Goal of the exercise →
Could the lines from the top of the material to the line that contains "Using Endpoints: https://api.openai.com/v1" be retyped exactly, both included and pictures omitted?

Raw data →
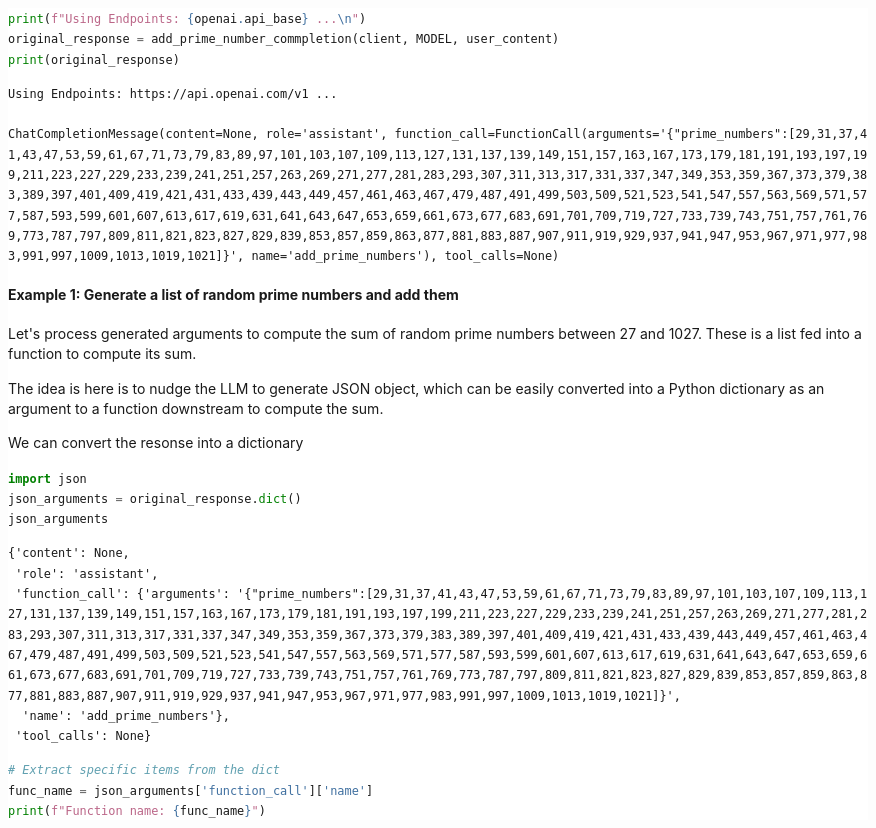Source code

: 
```python
print(f"Using Endpoints: {openai.api_base} ...\n")
original_response = add_prime_number_commpletion(client, MODEL, user_content)
print(original_response)
```

    Using Endpoints: https://api.openai.com/v1 ...
    
    ChatCompletionMessage(content=None, role='assistant', function_call=FunctionCall(arguments='{"prime_numbers":[29,31,37,41,43,47,53,59,61,67,71,73,79,83,89,97,101,103,107,109,113,127,131,137,139,149,151,157,163,167,173,179,181,191,193,197,199,211,223,227,229,233,239,241,251,257,263,269,271,277,281,283,293,307,311,313,317,331,337,347,349,353,359,367,373,379,383,389,397,401,409,419,421,431,433,439,443,449,457,461,463,467,479,487,491,499,503,509,521,523,541,547,557,563,569,571,577,587,593,599,601,607,613,617,619,631,641,643,647,653,659,661,673,677,683,691,701,709,719,727,733,739,743,751,757,761,769,773,787,797,809,811,821,823,827,829,839,853,857,859,863,877,881,883,887,907,911,919,929,937,941,947,953,967,971,977,983,991,997,1009,1013,1019,1021]}', name='add_prime_numbers'), tool_calls=None)
    

#### Example 1: Generate a list of random prime numbers and add them
Let's process generated arguments to compute the sum of random
prime numbers between 27 and 1027. These is a list fed into a function to compute its sum.

The idea is here is to nudge the LLM to generate JSON object, which can be easily converted into a Python dictionary as an  argument to a function downstream to compute the sum.

We can convert the resonse into a dictionary


```python
import json
json_arguments = original_response.dict()
json_arguments
```




    {'content': None,
     'role': 'assistant',
     'function_call': {'arguments': '{"prime_numbers":[29,31,37,41,43,47,53,59,61,67,71,73,79,83,89,97,101,103,107,109,113,127,131,137,139,149,151,157,163,167,173,179,181,191,193,197,199,211,223,227,229,233,239,241,251,257,263,269,271,277,281,283,293,307,311,313,317,331,337,347,349,353,359,367,373,379,383,389,397,401,409,419,421,431,433,439,443,449,457,461,463,467,479,487,491,499,503,509,521,523,541,547,557,563,569,571,577,587,593,599,601,607,613,617,619,631,641,643,647,653,659,661,673,677,683,691,701,709,719,727,733,739,743,751,757,761,769,773,787,797,809,811,821,823,827,829,839,853,857,859,863,877,881,883,887,907,911,919,929,937,941,947,953,967,971,977,983,991,997,1009,1013,1019,1021]}',
      'name': 'add_prime_numbers'},
     'tool_calls': None}




```python
# Extract specific items from the dict
func_name = json_arguments['function_call']['name']
print(f"Function name: {func_name}")
```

Solution below →
Source code

: 
```python
print(f"Using Endpoints: {openai.api_base} ...\n")
original_response = add_prime_number_commpletion(client, MODEL, user_content)
print(original_response)
```

    Using Endpoints: https://api.openai.com/v1 ...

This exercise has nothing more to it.